* Data provided:
..............................

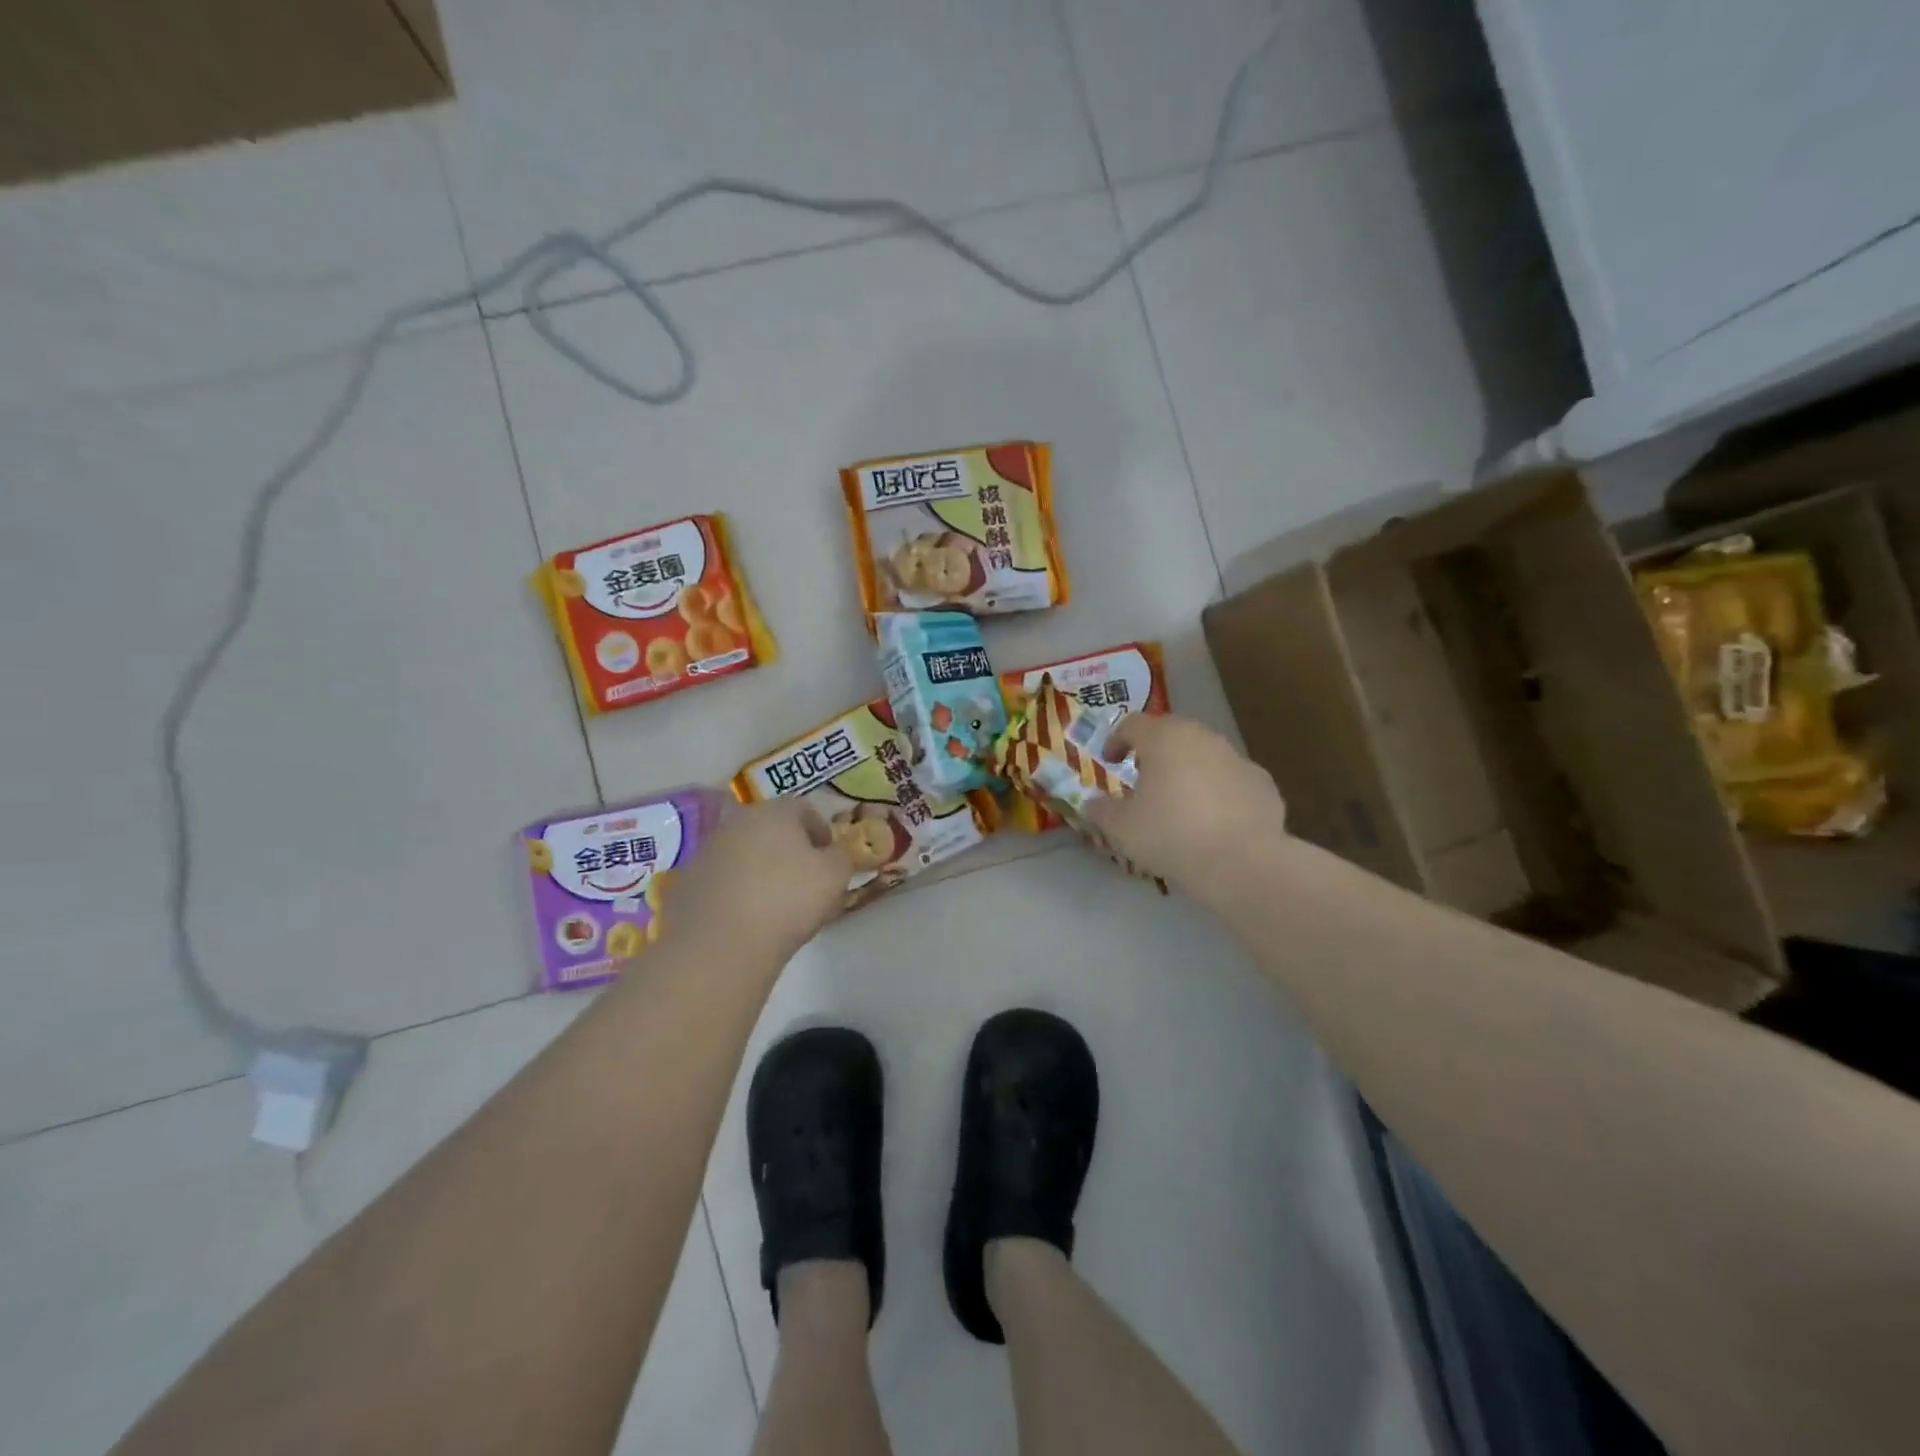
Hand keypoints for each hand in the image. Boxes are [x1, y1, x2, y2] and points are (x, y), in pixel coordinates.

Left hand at [665, 799, 853, 962]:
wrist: (720, 945)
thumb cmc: (788, 900)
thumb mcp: (836, 875)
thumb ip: (843, 855)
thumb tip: (835, 852)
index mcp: (773, 811)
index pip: (805, 809)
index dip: (822, 833)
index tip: (830, 861)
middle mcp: (737, 822)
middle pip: (772, 829)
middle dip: (791, 850)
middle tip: (806, 882)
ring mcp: (707, 851)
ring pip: (746, 853)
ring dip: (763, 870)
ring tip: (777, 904)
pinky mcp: (688, 882)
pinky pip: (724, 879)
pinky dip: (738, 891)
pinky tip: (748, 918)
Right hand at [1083, 715, 1285, 893]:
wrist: (1242, 862)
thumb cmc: (1170, 834)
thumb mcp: (1120, 828)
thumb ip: (1101, 810)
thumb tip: (1092, 803)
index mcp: (1163, 738)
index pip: (1132, 724)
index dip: (1116, 740)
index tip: (1110, 762)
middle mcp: (1202, 737)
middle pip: (1172, 734)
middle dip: (1154, 752)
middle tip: (1143, 779)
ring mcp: (1237, 758)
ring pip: (1204, 755)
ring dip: (1188, 771)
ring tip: (1179, 803)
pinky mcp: (1262, 783)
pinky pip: (1231, 780)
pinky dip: (1218, 792)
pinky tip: (1214, 822)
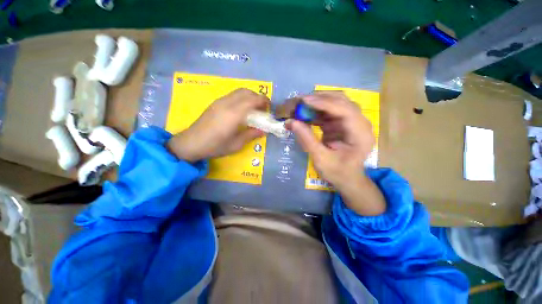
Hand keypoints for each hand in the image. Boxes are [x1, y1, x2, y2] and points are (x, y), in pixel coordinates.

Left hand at [167, 88, 268, 161]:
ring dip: (249, 96)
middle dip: (257, 97)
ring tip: (253, 109)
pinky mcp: (215, 103)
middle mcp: (227, 103)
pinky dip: (241, 98)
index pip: (253, 100)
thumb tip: (263, 130)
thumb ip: (251, 135)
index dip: (263, 101)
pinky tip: (241, 110)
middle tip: (262, 109)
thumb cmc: (215, 146)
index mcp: (234, 114)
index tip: (269, 108)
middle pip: (246, 92)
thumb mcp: (236, 144)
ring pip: (239, 91)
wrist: (191, 143)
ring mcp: (220, 101)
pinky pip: (232, 95)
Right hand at [289, 91, 385, 215]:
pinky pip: (330, 112)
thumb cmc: (337, 172)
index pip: (345, 110)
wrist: (347, 179)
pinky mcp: (343, 123)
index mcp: (360, 134)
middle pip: (341, 101)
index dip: (324, 103)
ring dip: (317, 103)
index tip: (304, 100)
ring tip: (300, 106)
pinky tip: (305, 114)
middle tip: (299, 101)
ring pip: (335, 103)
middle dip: (319, 99)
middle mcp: (360, 123)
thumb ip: (307, 139)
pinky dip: (317, 111)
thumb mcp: (320, 159)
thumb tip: (290, 122)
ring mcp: (352, 122)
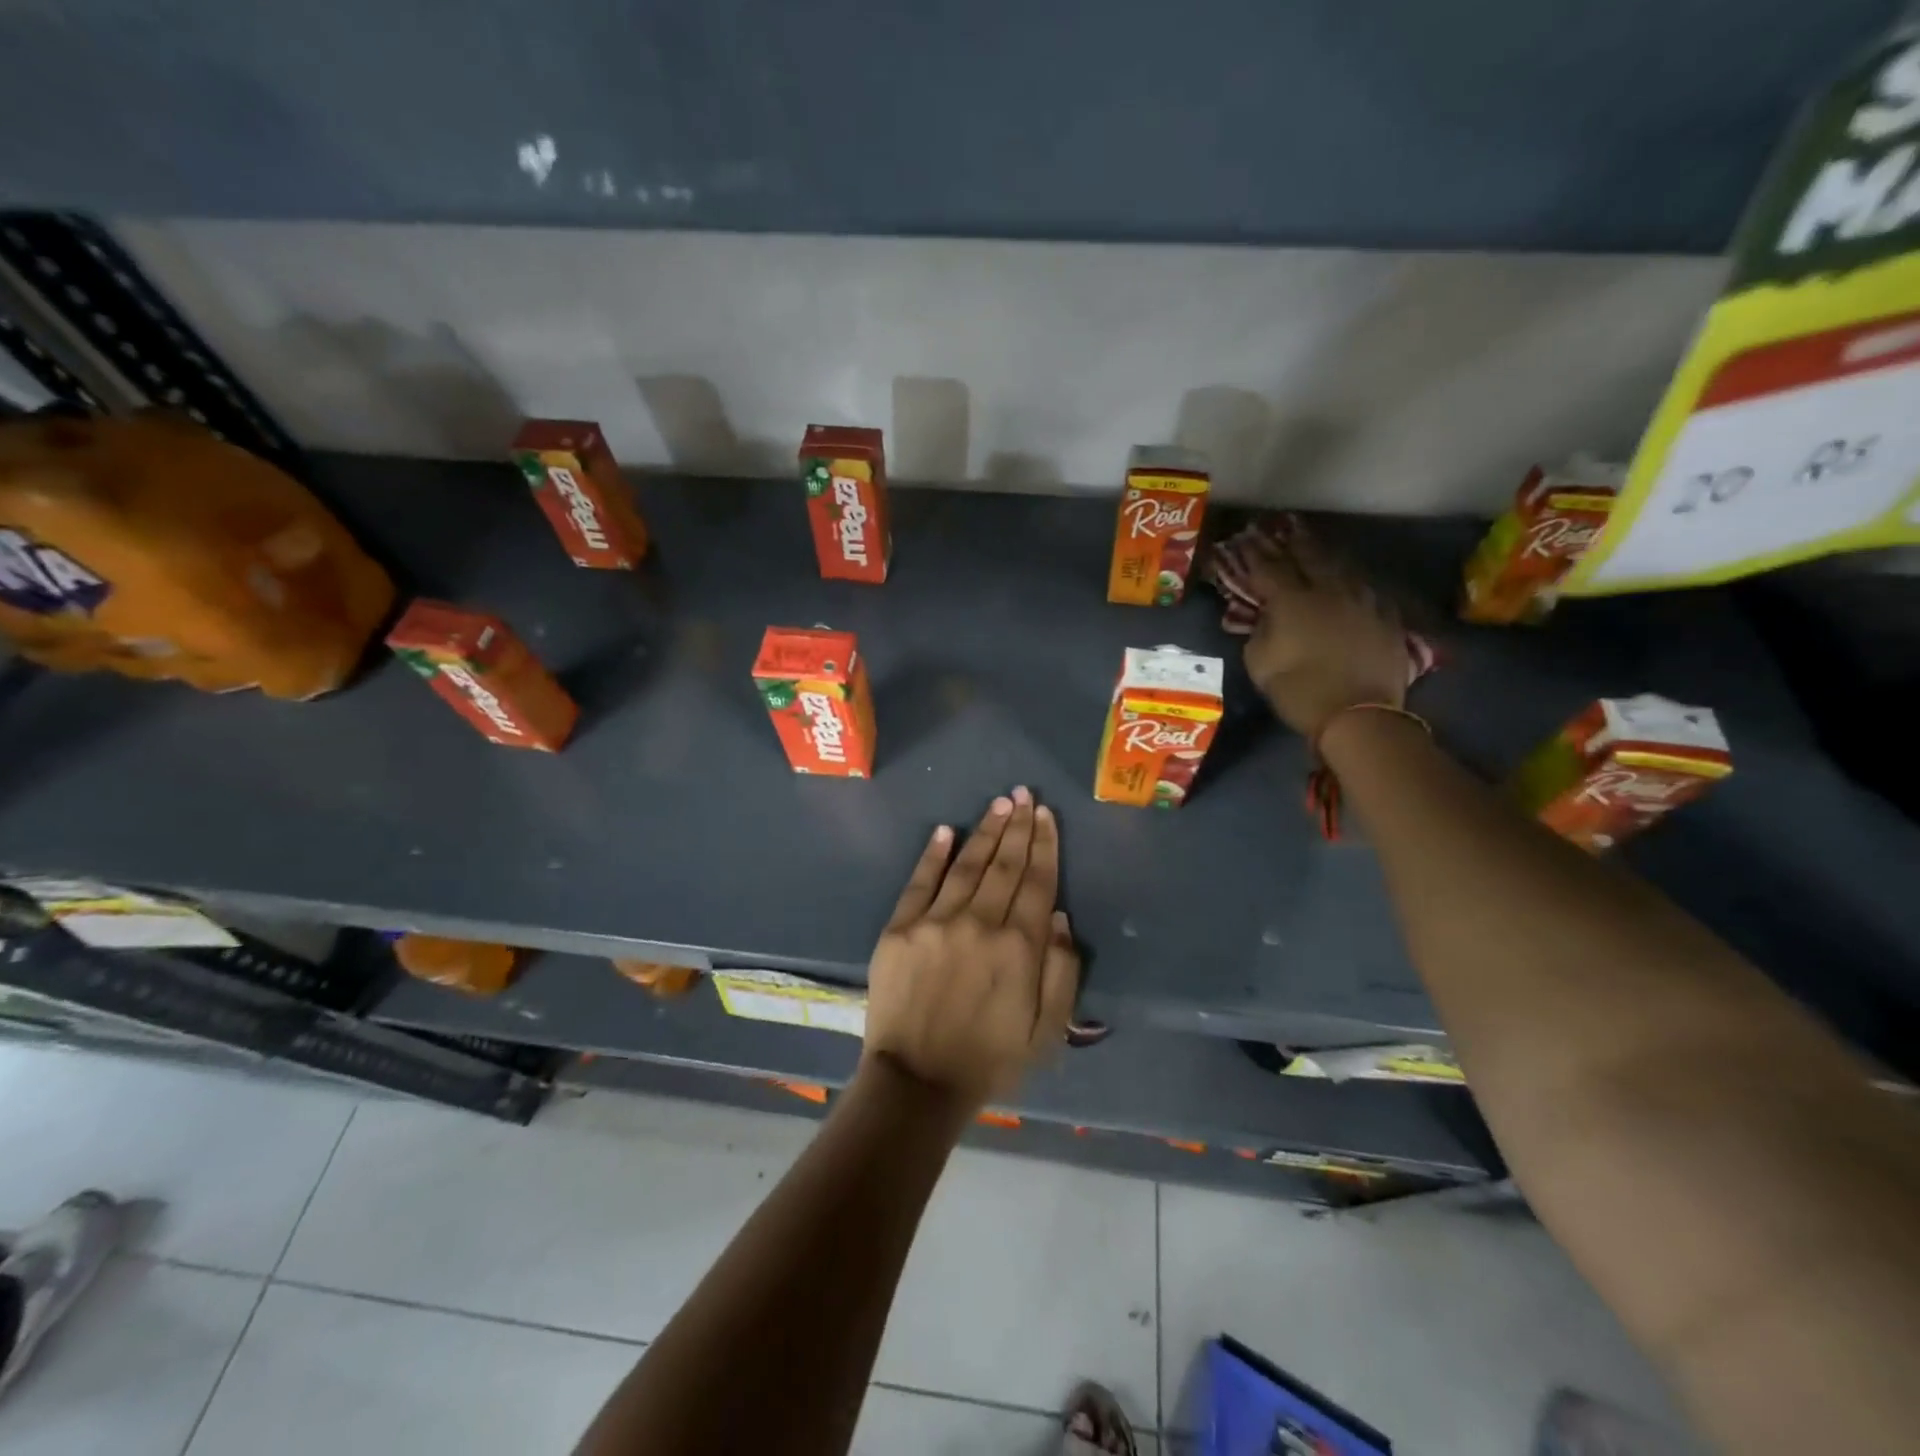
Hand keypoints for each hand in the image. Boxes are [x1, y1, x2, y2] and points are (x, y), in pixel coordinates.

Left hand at [861, 787, 1079, 1113]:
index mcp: (1018, 947)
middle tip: (1025, 794)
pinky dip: (933, 854)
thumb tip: (1058, 917)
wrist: (917, 1083)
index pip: (1037, 883)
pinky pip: (919, 882)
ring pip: (967, 865)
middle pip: (1004, 865)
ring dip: (985, 831)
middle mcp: (980, 924)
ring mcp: (936, 922)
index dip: (1044, 846)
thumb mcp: (1047, 1032)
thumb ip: (1060, 972)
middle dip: (1018, 827)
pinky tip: (946, 830)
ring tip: (999, 803)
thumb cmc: (989, 1061)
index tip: (1046, 816)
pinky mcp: (900, 929)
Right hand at [1242, 525, 1408, 739]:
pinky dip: (1350, 578)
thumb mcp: (1260, 664)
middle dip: (1290, 542)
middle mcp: (1328, 589)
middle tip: (1280, 528)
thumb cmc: (1299, 691)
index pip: (1267, 568)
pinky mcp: (1385, 616)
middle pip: (1308, 556)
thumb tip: (1263, 616)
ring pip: (1340, 566)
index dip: (1253, 553)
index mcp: (1292, 600)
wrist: (1358, 716)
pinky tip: (1347, 579)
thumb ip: (1258, 632)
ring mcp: (1361, 600)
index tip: (1243, 540)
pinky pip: (1365, 587)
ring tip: (1313, 544)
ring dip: (1323, 554)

..............................

* Description of the task: The records above are to be transcribed in full, with images omitted.

* Answer to the exercise:
Hand keypoints for each hand in the image. Boxes are [x1, y1, x2, y2] and points are (x, y), in pixel coordinates.

Left hand at [665, 799, 853, 962]:
wrist: (720, 945)
thumb cmc: (788, 900)
thumb mcp: (836, 875)
thumb ip: (843, 855)
thumb tip: (835, 852)
index mcp: (773, 811)
index pip: (805, 809)
index dip: (822, 833)
index tip: (830, 861)
middle mcp: (737, 822)
middle pip: (772, 829)
middle dip: (791, 850)
middle tip: (806, 882)
ring mcp: (707, 851)
ring pip: (746, 853)
ring dip: (763, 870)
ring tip: (777, 904)
pinky mcp: (688, 882)
pinky pip: (724, 879)
pinky dip: (738, 891)
pinky tip: (748, 918)
Right hand at [1083, 715, 1285, 893]:
wrist: (1242, 862)
thumb cmc: (1170, 834)
thumb mcp: (1120, 828)
thumb ip: (1101, 810)
thumb tip: (1092, 803)
index mcp: (1163, 738)
index pip: (1132, 724)
index dip: (1116, 740)
index tip: (1110, 762)
middle mcp: (1202, 737)
middle pip: (1172, 734)
middle dip: (1154, 752)
middle tip: (1143, 779)
ring mcp: (1237, 758)
ring pip: (1204, 755)
ring dip: (1188, 771)
ring tip: (1179, 803)
pinky mcp: (1262, 783)
pinky pip: (1231, 780)
pinky dip: (1218, 792)
pinky tip: (1214, 822)
Hand keypoints for each hand in the image. Boxes are [x1, y1, x2, y2] and points are (x, y), in pixel coordinates.

Left hand at [167, 88, 268, 161]:
ring dip: (249, 96)
middle dip: (257, 97)
ring tip: (253, 109)
pinky mcp: (215, 103)
middle mcp: (227, 103)
pinky dip: (241, 98)
index pip: (253, 100)
thumb tip: (263, 130)
thumb ip: (251, 135)
index dip: (263, 101)
pinky tip: (241, 110)
middle tip: (262, 109)
thumb cmc: (215, 146)
index mcp: (234, 114)
index tip: (269, 108)
middle pip: (246, 92)
thumb mcp: (236, 144)
ring pip: (239, 91)
wrist: (191, 143)
ring mcp: (220, 101)
pinky pip: (232, 95)
Right hand at [289, 91, 385, 215]:
pinky pip: (330, 112)
thumb cmc: (337, 172)
index pip: (345, 110)
wrist: (347, 179)
pinky mcp: (343, 123)
index mcp: (360, 134)
middle pip: (341, 101)
index dip: (324, 103)
ring dip: (317, 103)
index tip: (304, 100)
ring tip: (300, 106)
pinky tip: (305, 114)
middle tip: (299, 101)
ring pip: (335, 103)
middle dip: (319, 99)
middle mcp: (360, 123)
thumb ip: (307, 139)
pinky dip: (317, 111)
thumb mcp: (320, 159)
thumb tip: (290, 122)
ring mcp: (352, 122)
Hand keypoints for each hand in the image. Boxes are [x1, y1, x2, y2] and points are (x, y), in pixel coordinates.

Left hand at [861, 787, 1079, 1113]:
index mcp: (1018, 947)
middle tip: (1025, 794)
pinky dip: (933, 854)
thumb tip: (1058, 917)
wrist: (917, 1083)
index pip: (1037, 883)
pinky pip: (919, 882)
ring pip: (967, 865)
middle pip: (1004, 865)
ring dip: (985, 831)
middle mcp: (980, 924)
ring mcp: (936, 922)
index dip: (1044, 846)
thumb mcp: (1047, 1032)
thumb ip: (1060, 972)
middle dip: (1018, 827)
pinky tip: (946, 830)
ring tip: (999, 803)
thumb cmc: (989, 1061)
index tip: (1046, 816)
pinky mcp: (900, 929)
Right hand at [1242, 525, 1408, 739]:
pinky dip: (1350, 578)
thumb mcp: (1260, 664)
middle dip: (1290, 542)
middle mcp: (1328, 589)
middle tip: (1280, 528)
thumb cmc: (1299, 691)
index pip: (1267, 568)
pinky mcp: (1385, 616)
middle pip: (1308, 556)
thumb tip: (1263, 616)
ring pip: (1340, 566)
index dip: (1253, 553)
index mcp: (1292, 600)
wrist: (1358, 716)
pinky tip: (1347, 579)
thumb ip: (1258, 632)
ring mcp: (1361, 600)
index tip: (1243, 540)
pinky pip: (1365, 587)
ring tip: (1313, 544)
ring dip: (1323, 554)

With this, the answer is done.